Was zu tun ist ->
**1.** Wie alt ist das Boot laut Textauszug wahrscheinlich?
**2.** Zähle alle Punkte auf, die der Textauszug unter „Elektrik“ als Teil des technischen Zustands nennt.

Textauszug ->
Die Shetland-Boote sind grundsätzlich solide gebaut, allerdings gibt es da wohl häufiger Probleme mit nassem Schaum in den Zwischenräumen, gerade bei Wasserliegern. So etwas reparieren willst du nicht. Das Boot ist wahrscheinlich um die 40 Jahre alt, dafür sieht es allerdings gut gepflegt aus.

Ob es ein gutes oder schlechtes Angebot ist, steht und fällt mit den Schrauberfähigkeiten des Ex-Besitzers. Wenn du den technischen Zustand beurteilen kannst (Elektrik: Kabelquerschnitte, Verbindungen, Sicherungen, Kabelverlegung z. B.; Motor, Osmose, nasser Schaum), dann schau es dir mal an. 

Alternativ schau mal nach einer Shetland 535 mit Viertakter-AB. Da wirst du zwischen 5K-7K zahlen müssen, hast dafür aber etwas mehr Platz und halt einen Viertakter.


----------



## Marf22 (10. August 2015)

Bereitgestellte Angaben ->

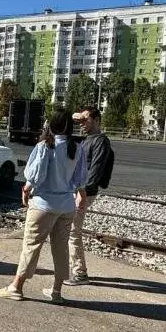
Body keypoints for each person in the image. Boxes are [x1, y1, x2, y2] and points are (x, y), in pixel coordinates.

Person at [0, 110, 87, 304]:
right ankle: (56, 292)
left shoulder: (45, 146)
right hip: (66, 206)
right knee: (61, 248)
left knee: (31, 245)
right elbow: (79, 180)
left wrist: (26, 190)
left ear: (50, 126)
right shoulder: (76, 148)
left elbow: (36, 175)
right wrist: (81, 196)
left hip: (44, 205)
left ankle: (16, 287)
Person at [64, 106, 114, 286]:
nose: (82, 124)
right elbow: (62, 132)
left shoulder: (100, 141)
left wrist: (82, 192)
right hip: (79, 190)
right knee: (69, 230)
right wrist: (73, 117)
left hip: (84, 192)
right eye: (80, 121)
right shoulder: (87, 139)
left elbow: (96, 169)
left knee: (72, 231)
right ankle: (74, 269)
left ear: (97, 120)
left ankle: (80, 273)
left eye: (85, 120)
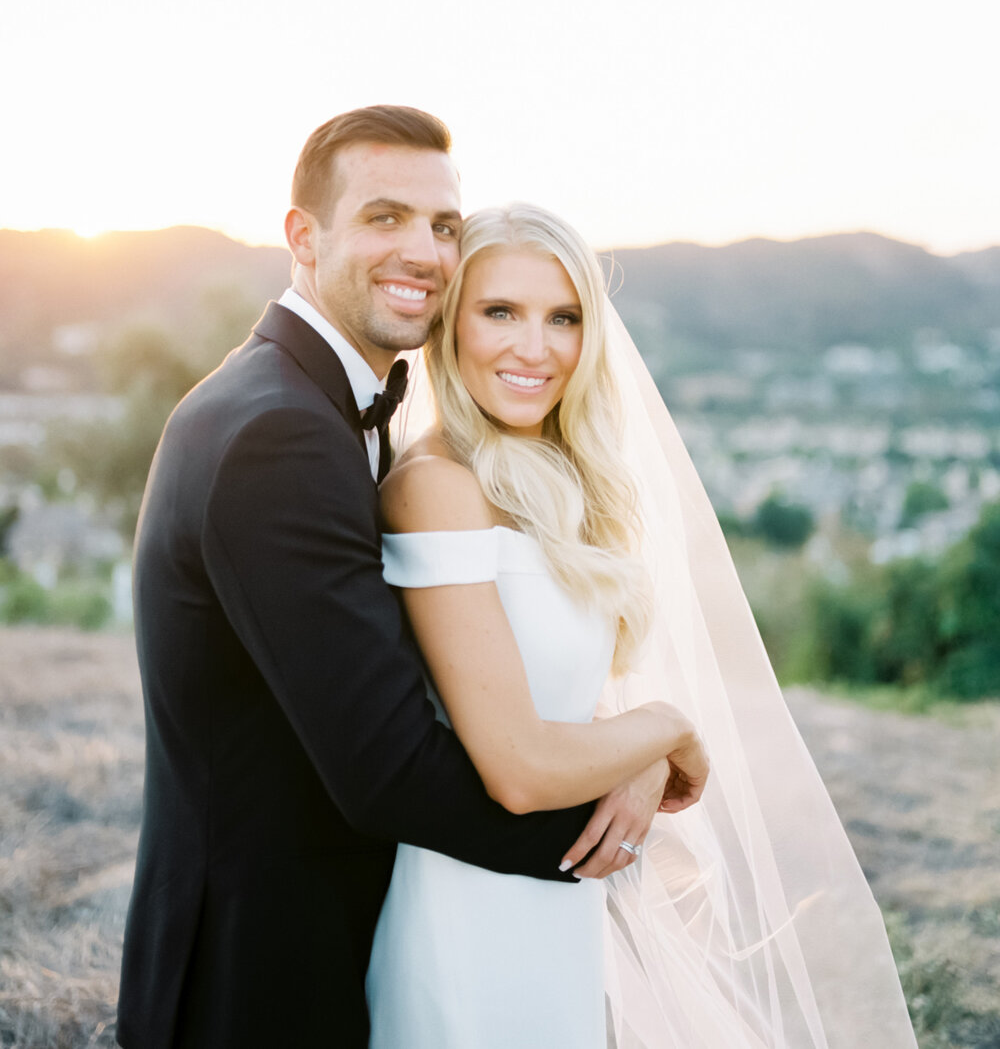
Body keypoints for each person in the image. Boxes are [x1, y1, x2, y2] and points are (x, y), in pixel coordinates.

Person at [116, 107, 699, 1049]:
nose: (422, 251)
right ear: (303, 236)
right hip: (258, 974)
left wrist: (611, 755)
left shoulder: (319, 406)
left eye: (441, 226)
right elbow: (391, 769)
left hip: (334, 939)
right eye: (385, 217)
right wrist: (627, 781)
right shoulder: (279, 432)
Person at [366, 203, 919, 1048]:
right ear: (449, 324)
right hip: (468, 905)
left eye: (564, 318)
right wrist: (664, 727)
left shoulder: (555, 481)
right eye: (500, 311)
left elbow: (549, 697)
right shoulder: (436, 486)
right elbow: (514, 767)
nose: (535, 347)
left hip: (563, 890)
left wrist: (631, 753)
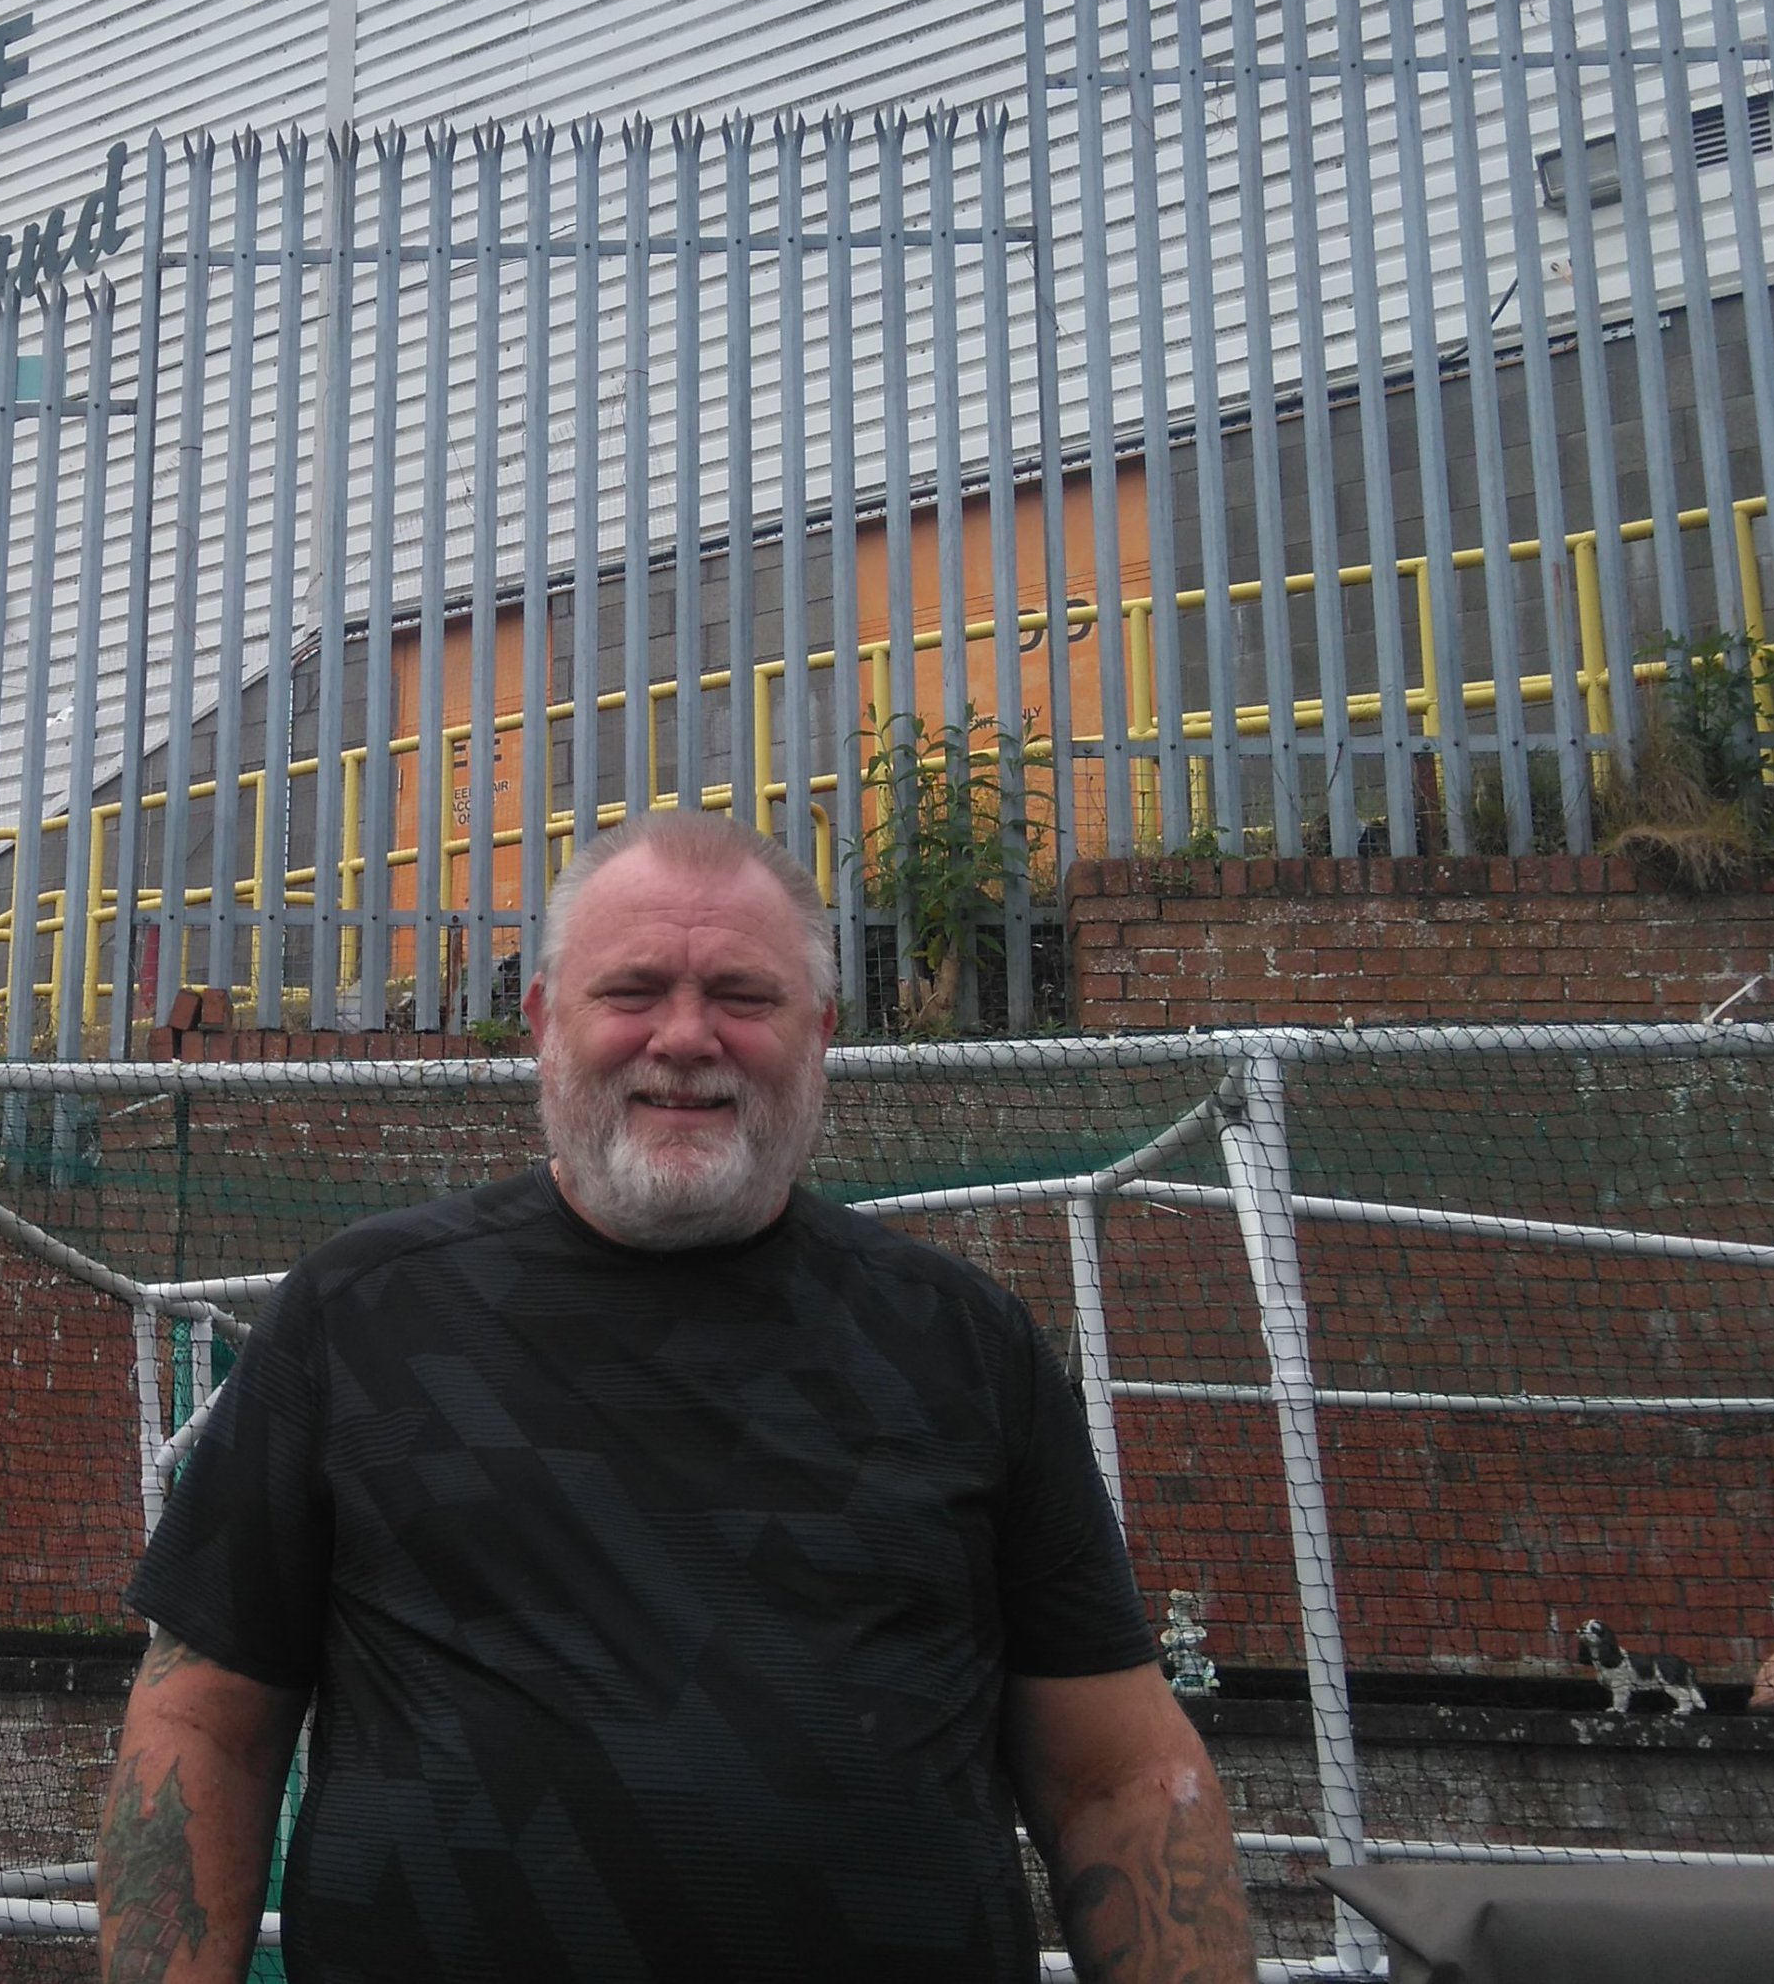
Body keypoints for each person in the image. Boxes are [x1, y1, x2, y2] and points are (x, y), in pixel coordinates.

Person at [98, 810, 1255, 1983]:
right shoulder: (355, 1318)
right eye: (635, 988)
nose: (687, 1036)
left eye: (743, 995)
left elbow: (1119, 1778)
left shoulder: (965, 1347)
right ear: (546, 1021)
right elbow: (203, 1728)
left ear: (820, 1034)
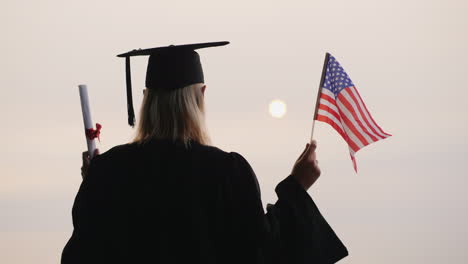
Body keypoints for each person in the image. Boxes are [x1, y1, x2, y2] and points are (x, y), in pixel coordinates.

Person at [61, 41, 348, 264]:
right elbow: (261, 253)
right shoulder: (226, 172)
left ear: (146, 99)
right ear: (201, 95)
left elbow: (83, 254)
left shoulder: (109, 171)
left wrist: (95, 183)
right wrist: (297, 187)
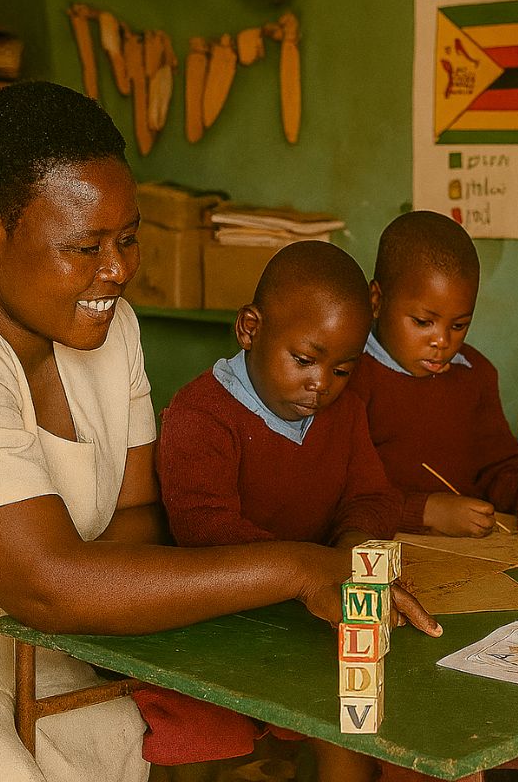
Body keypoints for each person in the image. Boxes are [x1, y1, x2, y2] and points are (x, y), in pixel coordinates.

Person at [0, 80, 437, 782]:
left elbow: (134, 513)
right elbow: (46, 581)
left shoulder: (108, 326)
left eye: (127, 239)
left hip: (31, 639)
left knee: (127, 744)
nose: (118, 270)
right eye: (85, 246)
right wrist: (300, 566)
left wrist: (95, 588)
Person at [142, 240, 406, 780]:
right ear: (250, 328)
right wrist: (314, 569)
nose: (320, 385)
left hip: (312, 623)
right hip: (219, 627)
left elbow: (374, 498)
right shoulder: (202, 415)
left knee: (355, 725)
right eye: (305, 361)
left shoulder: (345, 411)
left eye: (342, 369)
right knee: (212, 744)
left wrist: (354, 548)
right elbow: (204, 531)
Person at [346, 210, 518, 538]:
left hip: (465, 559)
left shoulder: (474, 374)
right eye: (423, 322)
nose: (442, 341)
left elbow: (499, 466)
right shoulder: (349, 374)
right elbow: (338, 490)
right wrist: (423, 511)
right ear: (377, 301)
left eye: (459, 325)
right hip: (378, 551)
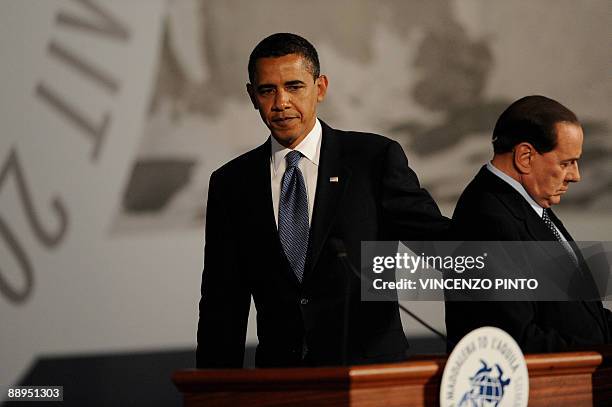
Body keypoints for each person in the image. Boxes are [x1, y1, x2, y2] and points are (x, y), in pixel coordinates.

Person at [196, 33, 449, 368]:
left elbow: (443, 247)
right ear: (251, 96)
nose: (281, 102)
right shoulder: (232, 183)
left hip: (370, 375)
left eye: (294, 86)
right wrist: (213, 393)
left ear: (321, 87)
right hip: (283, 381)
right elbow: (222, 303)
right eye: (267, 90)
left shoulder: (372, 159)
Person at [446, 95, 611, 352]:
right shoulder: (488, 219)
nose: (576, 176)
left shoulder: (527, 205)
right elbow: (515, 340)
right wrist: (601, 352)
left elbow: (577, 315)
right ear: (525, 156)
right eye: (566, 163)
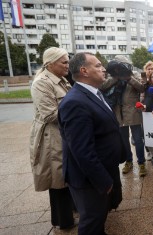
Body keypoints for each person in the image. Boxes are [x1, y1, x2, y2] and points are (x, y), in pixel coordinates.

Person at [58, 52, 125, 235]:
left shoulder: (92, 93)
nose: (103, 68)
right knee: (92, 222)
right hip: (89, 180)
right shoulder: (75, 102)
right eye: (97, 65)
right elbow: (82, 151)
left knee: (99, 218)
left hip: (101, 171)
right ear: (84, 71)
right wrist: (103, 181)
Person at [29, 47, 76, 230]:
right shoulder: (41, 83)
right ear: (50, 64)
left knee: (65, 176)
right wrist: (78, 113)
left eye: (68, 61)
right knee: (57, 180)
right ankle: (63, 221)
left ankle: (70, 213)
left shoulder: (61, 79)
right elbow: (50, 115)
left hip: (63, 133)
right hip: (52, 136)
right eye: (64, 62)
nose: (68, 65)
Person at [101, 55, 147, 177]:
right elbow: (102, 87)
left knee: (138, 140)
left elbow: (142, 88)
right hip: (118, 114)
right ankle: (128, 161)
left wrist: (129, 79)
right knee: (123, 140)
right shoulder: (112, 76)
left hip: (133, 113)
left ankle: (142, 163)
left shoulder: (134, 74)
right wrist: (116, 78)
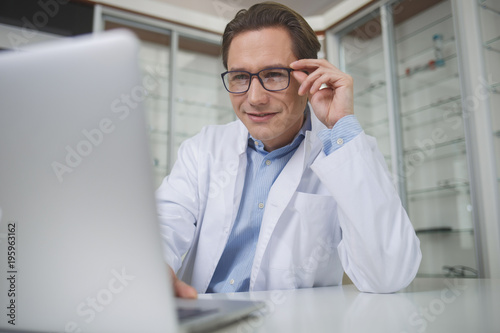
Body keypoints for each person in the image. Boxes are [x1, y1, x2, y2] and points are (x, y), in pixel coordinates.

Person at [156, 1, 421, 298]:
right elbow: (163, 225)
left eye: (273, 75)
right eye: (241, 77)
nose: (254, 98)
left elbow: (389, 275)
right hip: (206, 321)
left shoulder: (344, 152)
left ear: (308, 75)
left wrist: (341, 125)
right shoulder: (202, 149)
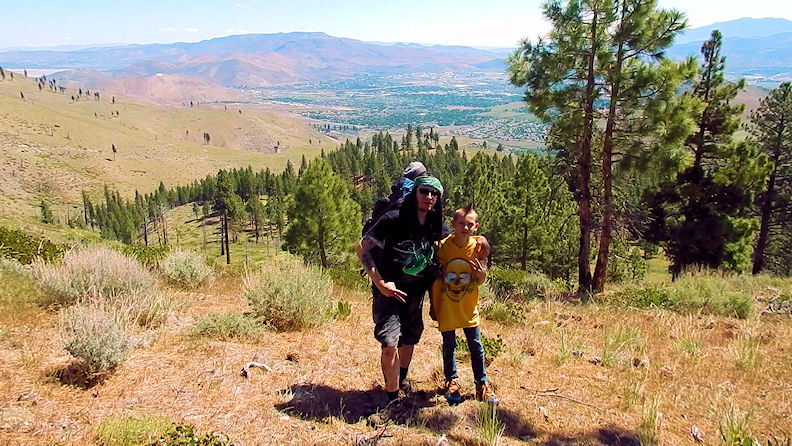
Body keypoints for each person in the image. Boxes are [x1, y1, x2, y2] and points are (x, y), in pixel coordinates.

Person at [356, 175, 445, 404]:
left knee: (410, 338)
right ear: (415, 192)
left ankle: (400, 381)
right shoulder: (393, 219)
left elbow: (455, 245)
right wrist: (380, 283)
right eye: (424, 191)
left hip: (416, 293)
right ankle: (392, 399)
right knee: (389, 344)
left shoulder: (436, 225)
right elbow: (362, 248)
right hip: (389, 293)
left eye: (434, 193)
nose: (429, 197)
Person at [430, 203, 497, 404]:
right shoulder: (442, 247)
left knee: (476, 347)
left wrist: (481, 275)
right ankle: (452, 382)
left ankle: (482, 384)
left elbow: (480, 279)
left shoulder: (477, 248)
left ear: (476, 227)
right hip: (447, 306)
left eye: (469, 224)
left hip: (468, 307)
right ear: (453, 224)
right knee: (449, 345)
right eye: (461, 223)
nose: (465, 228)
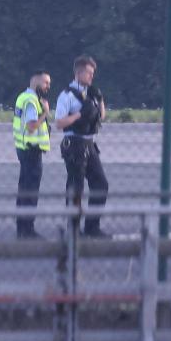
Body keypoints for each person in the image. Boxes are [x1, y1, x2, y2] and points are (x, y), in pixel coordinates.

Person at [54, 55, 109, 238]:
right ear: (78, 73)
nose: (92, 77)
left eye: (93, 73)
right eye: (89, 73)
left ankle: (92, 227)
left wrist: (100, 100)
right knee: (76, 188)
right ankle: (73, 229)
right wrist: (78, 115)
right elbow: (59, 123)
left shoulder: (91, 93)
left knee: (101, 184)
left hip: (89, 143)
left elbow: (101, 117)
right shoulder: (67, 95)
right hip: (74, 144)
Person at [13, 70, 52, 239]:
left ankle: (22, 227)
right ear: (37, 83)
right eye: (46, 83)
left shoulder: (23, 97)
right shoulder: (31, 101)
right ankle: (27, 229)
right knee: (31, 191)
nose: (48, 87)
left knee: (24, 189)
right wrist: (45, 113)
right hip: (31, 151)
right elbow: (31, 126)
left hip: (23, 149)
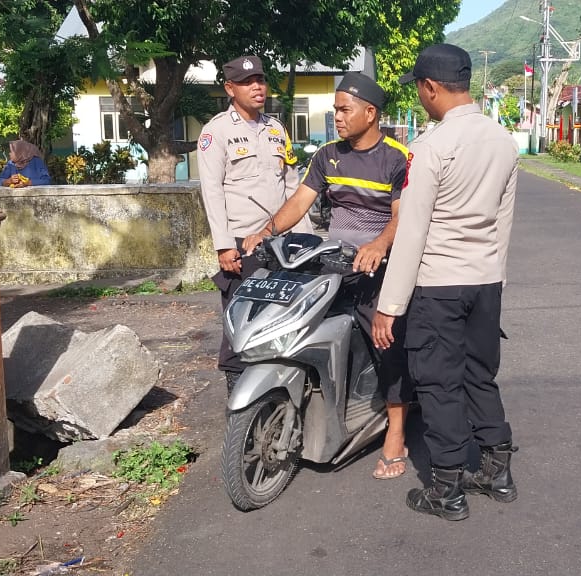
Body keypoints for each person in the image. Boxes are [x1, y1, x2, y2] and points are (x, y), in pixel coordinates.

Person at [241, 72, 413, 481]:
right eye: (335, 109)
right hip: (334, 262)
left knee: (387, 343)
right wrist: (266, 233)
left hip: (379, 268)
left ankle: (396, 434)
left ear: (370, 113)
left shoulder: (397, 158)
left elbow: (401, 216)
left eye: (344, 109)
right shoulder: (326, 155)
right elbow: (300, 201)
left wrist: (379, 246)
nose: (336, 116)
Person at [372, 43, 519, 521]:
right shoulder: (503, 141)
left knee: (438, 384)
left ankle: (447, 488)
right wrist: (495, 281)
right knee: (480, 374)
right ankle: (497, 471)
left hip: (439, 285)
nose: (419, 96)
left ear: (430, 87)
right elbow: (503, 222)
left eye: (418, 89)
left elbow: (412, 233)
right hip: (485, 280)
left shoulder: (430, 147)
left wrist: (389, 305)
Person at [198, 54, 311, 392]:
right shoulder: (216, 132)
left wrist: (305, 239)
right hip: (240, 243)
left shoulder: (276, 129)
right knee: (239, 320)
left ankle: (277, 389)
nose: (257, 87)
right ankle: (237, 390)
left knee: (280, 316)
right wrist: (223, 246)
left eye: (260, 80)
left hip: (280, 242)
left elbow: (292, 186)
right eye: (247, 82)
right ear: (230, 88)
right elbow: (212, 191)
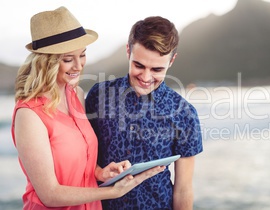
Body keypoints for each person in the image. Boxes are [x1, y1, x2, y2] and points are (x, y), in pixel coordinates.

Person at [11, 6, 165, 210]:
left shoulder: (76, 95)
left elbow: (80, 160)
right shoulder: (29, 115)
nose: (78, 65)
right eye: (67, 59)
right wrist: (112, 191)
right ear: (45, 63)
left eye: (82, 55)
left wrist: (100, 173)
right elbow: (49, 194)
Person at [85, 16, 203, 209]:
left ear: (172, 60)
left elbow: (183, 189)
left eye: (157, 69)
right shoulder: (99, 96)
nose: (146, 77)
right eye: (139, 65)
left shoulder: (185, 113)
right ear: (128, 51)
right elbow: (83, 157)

Lösungen je Aufgabe ->
**1.** Wahrscheinlich um die 40 Jahre.

**2.** Kabelquerschnitte, Verbindungen, Sicherungen, Kabelverlegung